The herbarium project, as Devanathan explained, required students to “analyze the branching pattern” and “leaf venation” of the various trees of Indiana that can be found along the Indiana University – Purdue University Fort Wayne nature trail.
Students were also allowed to design and perform their own experiments, many of which were centered on how different substances produced changes in plant development.
“[Students] had the opportunity to work with different types of hormones… to see how it affects plant growth,” Devanathan said. “Many students tried using fertilizers in different ratios and then maybe possibly trying out natural fertilizer versus chemical fertilizer to see if that had an effect.”
With the second semester Botany class taking place mainly during the winter months, Devanathan has had to shift the focus and order of the topics covered. Rather than begin the class with the herbarium project, it had to be moved to the end of the semester during the spring, which redirected the project to focus on the blooming of plants.

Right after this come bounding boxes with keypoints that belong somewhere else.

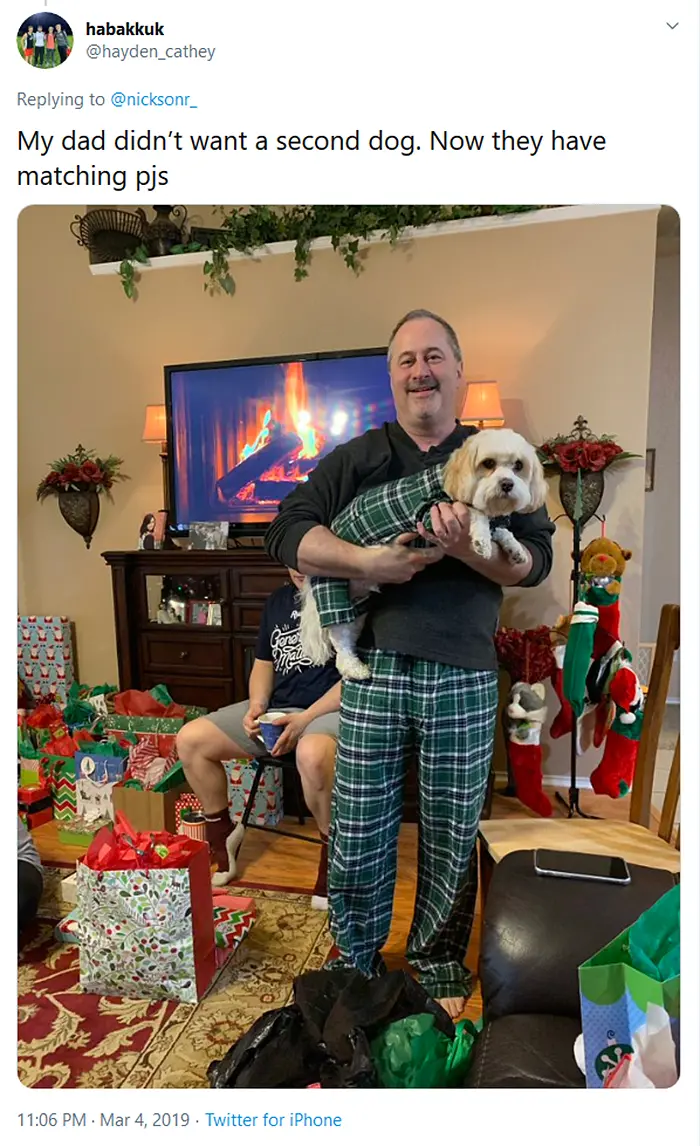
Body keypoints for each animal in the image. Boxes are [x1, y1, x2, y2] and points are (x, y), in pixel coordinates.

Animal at [297, 430, 545, 678]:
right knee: (338, 638)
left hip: (358, 606)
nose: (507, 484)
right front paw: (481, 539)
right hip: (333, 589)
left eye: (518, 466)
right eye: (488, 463)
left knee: (346, 640)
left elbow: (502, 530)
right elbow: (477, 514)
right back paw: (355, 668)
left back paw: (354, 668)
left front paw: (515, 548)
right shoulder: (429, 514)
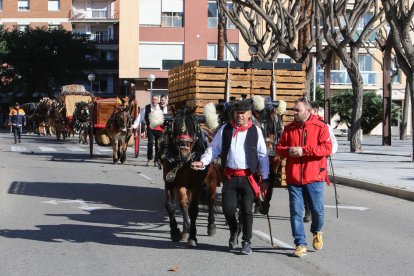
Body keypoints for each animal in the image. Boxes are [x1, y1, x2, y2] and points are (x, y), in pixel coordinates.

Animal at [158, 106, 218, 247]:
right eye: (174, 126)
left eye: (193, 128)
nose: (184, 153)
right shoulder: (170, 181)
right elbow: (171, 206)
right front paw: (175, 232)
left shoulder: (196, 184)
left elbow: (194, 209)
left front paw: (193, 237)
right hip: (182, 184)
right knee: (184, 203)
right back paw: (185, 229)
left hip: (211, 179)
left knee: (211, 199)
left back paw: (211, 226)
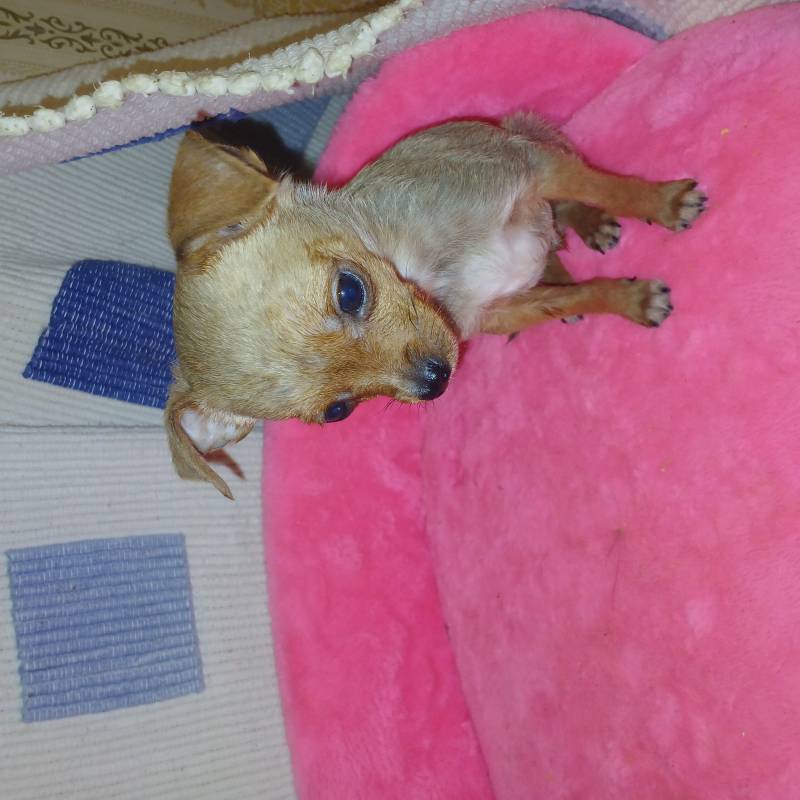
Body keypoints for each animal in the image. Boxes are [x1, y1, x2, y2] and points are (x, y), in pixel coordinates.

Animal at [165, 113, 706, 498]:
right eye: (338, 411)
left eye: (349, 291)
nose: (435, 381)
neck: (429, 272)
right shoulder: (499, 312)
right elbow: (570, 297)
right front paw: (627, 298)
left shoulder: (532, 169)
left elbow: (607, 187)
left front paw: (662, 204)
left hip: (526, 133)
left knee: (573, 185)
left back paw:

Meanwhile, the first session of Genetics began second semester. In addition to the Biology 2 textbook, students are also given links to the Howard Hughes Medical Institute [HHMI], which has a lecture series designed for high school students. These videos are used to supplement the information given in the textbook, but the students are not tested specifically over the HHMI material during the multiple choice portions. However, they are allowed to use whatever notes they write down from the lectures in their science journals to use on the short answer portions of their exams.
Devanathan’s goal with the course is to go beyond that which was learned in Biology 1 as a freshman. She hopes to provide students with the resources they need to understand what it means when a gene is expressed and how overexpression or underexpression relates to various states of health.
“I just want students to understand, to have a realistic understanding of what a gene expression is and where we are today in terms of scientific knowledge, how advanced we are…” Devanathan said. “Overall I focus mainly on the transcription, translation processes, but far more in depth.”
Senior Nathanael Falater, a current Genetics student, enjoys Devanathan’s approach to the material in terms of resources and detail. The combination of the textbook and outside references allowed him to enhancement his preexisting and newly obtained knowledge with most suitable and digestible information he could.
“A couple of [students] have expressed that the HHMI videos have just gone over their heads,” Falater said. “I feel that a little bit too, but overall I think Mrs. Devanathan is making a good effort to make sure that it’s not too heavy on the college/AP side… We get the college level understanding of the material without being explicitly tested over that.”
In subsequent years, Devanathan plans to alter the pacing of her courses to reflect the strength of her students. However, she feels that no major changes in content or focus will be necessary.